* [RECORDS]
*** Begin section ***
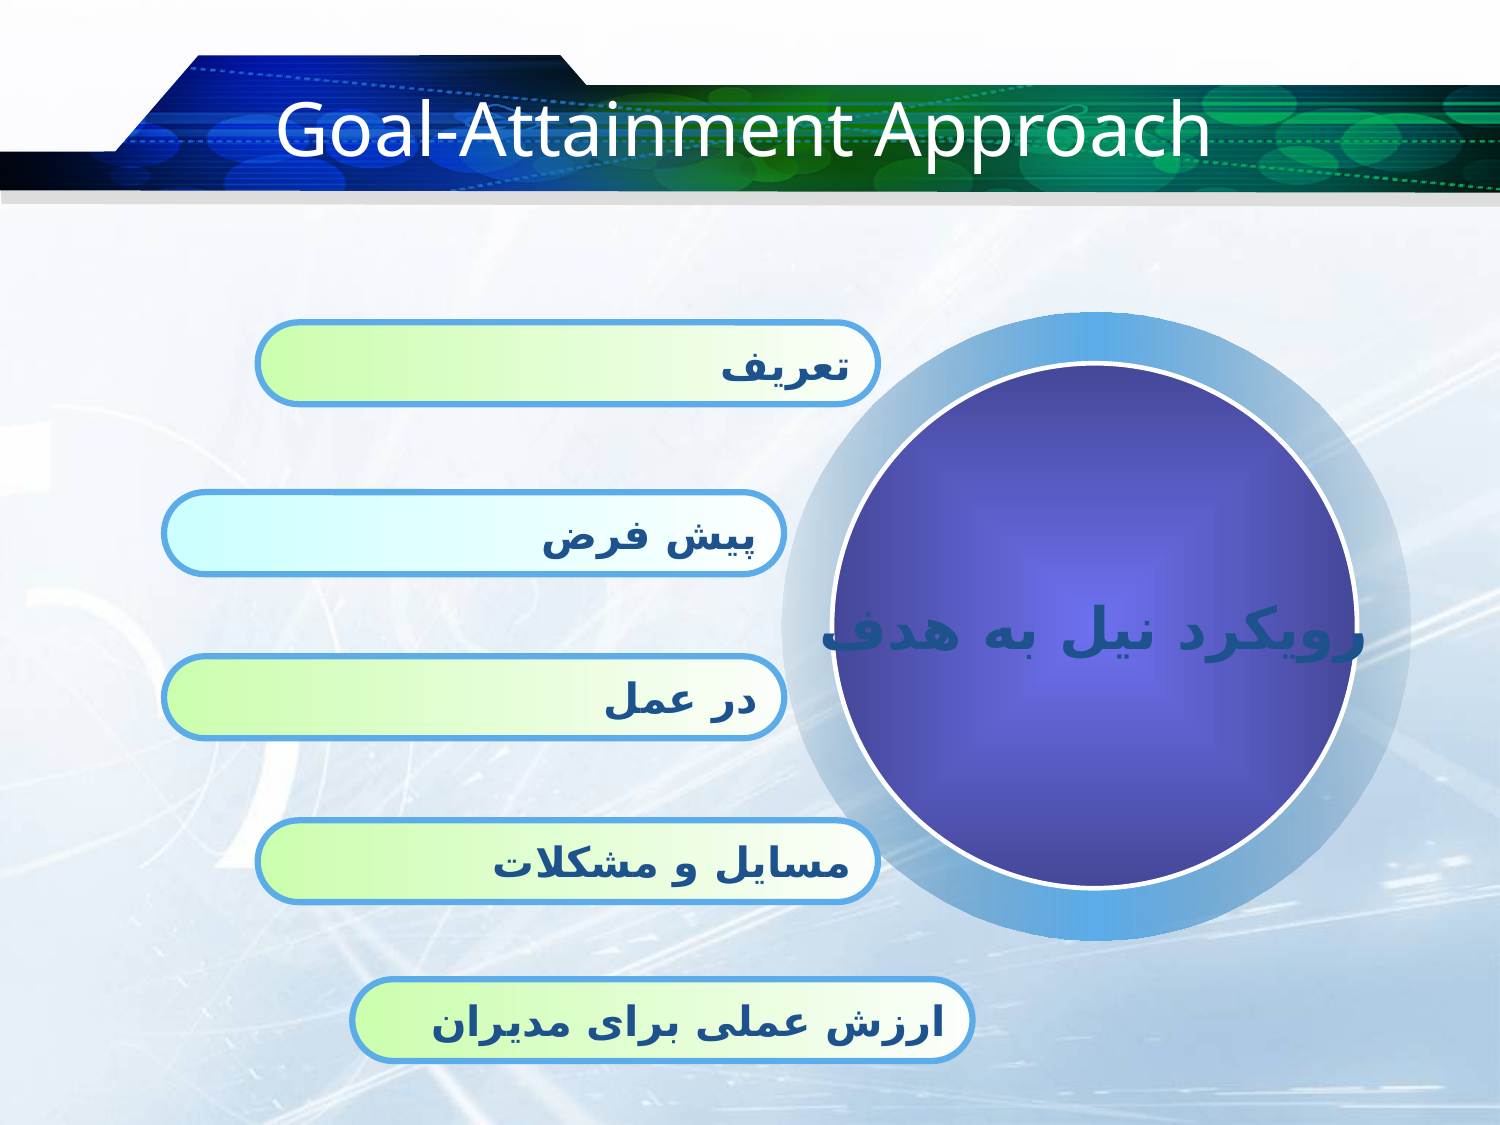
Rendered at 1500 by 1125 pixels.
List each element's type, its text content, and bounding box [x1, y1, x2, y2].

text_box پیش فرض [163, 492, 785, 575]
text_box رویکرد نیل به هدف [832, 363, 1358, 889]
list [75, 220, 1425, 1063]
text_box [781, 311, 1411, 941]
picture [0, 0, 1500, 1125]
text_box تعریف [257, 322, 878, 405]
title Goal-Attainment Approach [100, 125, 1388, 218]
text_box در عمل [163, 656, 785, 739]
text_box مسایل و مشکلات [257, 820, 878, 903]
text_box ارزش عملی برای مدیران [352, 979, 973, 1061]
*** End section ***
* [AIM OF THE EXERCISE] Write the entries above out in full, exactly, with no images.

* [ANSWER TO THE EXERCISE]
Rendered at 1500 by 1125 pixels.
List each element's type, its text content, and bounding box [x1, y1, x2, y2].

text_box پیش فرض [163, 492, 785, 575]
text_box رویکرد نیل به هدف [832, 363, 1358, 889]
list [75, 220, 1425, 1063]
text_box [781, 311, 1411, 941]
picture [0, 0, 1500, 1125]
text_box تعریف [257, 322, 878, 405]
title Goal-Attainment Approach [100, 125, 1388, 218]
text_box در عمل [163, 656, 785, 739]
text_box مسایل و مشکلات [257, 820, 878, 903]
text_box ارزش عملی برای مدیران [352, 979, 973, 1061]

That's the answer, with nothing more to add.